▸ **YOUR OBJECTIVE**: Transcribe the passage on Insurify word for word, copying everything from "- Website: insurify.com" down to "reviews from customers.".

▸ **PASSAGE PROVIDED**:
Insurify
- Formerly: Ensurify
- Type: Private
- Industry: Insurance, comparison insurance website
- Founded: 2013; 13 years ago, Cambridge, Massachusetts, United States
- Founder: Snejina Zacharia, Giorgos Zacharia, Tod Kiryazov
- Headquarters: Cambridge, Massachusetts, United States
- Key people: Snejina Zacharia (Co-CEO) Giorgos Zacharia (Co-CEO)
- Website: insurify.com

= Insurify =

American insurance comparison shopping website

Insurify is an American insurance comparison shopping website headquartered in Cambridge, Massachusetts. Partnering with insurance companies like Nationwide, Farmers, and Liberty Mutual, Insurify is licensed and operating in all 50 states and Washington, D.C. The platform has collected more than 100,000 reviews from customers.

== History ==
Insurify was founded in 2013 by Snejina Zacharia, MIT Sloan fellow and Giorgos Zacharia, former president of Kayak.com metasearch engine and Tod Kiryazov, CPO, MBA.

▸ **MATERIAL SUPPLIED**:
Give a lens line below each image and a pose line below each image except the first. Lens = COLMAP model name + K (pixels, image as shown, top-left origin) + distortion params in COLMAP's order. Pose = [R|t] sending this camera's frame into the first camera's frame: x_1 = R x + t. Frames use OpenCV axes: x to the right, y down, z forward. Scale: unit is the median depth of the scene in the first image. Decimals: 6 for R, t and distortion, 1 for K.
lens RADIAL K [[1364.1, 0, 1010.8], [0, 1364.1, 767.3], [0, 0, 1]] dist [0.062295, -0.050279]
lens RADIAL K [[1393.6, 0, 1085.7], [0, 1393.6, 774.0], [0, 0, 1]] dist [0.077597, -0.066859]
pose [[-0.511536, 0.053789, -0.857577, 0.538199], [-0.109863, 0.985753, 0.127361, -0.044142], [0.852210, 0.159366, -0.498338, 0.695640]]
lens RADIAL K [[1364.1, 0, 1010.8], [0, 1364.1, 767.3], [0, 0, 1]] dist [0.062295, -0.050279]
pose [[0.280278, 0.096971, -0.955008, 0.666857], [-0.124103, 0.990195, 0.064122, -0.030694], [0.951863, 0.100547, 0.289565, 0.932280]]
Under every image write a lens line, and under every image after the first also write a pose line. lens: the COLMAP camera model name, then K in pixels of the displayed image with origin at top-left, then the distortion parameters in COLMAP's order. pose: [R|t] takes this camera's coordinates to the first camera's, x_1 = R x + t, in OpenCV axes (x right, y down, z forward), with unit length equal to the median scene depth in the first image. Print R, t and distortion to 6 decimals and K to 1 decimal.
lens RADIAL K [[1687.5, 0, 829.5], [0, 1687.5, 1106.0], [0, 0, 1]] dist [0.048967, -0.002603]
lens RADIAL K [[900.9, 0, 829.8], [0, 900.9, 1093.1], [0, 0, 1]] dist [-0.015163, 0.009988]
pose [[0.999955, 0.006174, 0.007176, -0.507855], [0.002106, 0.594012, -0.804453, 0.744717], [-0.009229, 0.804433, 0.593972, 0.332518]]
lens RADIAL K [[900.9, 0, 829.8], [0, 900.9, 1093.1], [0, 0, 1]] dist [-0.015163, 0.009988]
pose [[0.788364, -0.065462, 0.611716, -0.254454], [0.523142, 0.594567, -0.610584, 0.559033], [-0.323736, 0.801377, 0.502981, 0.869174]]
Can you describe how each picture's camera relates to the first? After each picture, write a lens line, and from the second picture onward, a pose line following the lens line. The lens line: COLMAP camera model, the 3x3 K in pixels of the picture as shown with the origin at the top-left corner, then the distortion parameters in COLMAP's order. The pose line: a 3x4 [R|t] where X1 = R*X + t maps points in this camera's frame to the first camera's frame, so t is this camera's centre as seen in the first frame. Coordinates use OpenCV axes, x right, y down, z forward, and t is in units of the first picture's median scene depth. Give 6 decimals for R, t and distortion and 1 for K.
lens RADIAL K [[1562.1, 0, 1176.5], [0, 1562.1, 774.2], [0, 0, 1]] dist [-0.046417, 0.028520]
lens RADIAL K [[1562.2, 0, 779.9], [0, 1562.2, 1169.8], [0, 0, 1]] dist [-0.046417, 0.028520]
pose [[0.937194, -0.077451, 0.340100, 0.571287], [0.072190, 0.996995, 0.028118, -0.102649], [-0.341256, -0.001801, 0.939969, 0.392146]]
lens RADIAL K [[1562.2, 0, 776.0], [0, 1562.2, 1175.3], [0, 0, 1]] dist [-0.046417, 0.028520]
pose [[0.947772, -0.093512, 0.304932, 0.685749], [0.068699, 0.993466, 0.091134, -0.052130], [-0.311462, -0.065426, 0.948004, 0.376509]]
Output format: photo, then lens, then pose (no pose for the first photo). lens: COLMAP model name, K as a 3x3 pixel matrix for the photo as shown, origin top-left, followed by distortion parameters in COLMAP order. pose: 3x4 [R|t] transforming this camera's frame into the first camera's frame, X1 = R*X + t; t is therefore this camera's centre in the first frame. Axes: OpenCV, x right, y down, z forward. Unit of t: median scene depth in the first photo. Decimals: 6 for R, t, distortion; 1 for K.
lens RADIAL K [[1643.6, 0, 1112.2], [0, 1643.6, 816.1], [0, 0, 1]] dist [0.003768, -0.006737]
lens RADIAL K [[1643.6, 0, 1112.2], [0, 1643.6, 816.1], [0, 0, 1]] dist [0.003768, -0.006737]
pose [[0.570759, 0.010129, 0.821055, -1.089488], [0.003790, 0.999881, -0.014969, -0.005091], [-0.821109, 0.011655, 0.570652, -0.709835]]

▸ **RESULT BELOW**:
- Website: insurify.com

= Insurify =

American insurance comparison shopping website

Insurify is an American insurance comparison shopping website headquartered in Cambridge, Massachusetts. Partnering with insurance companies like Nationwide, Farmers, and Liberty Mutual, Insurify is licensed and operating in all 50 states and Washington, D.C. The platform has collected more than 100,000 reviews from customers.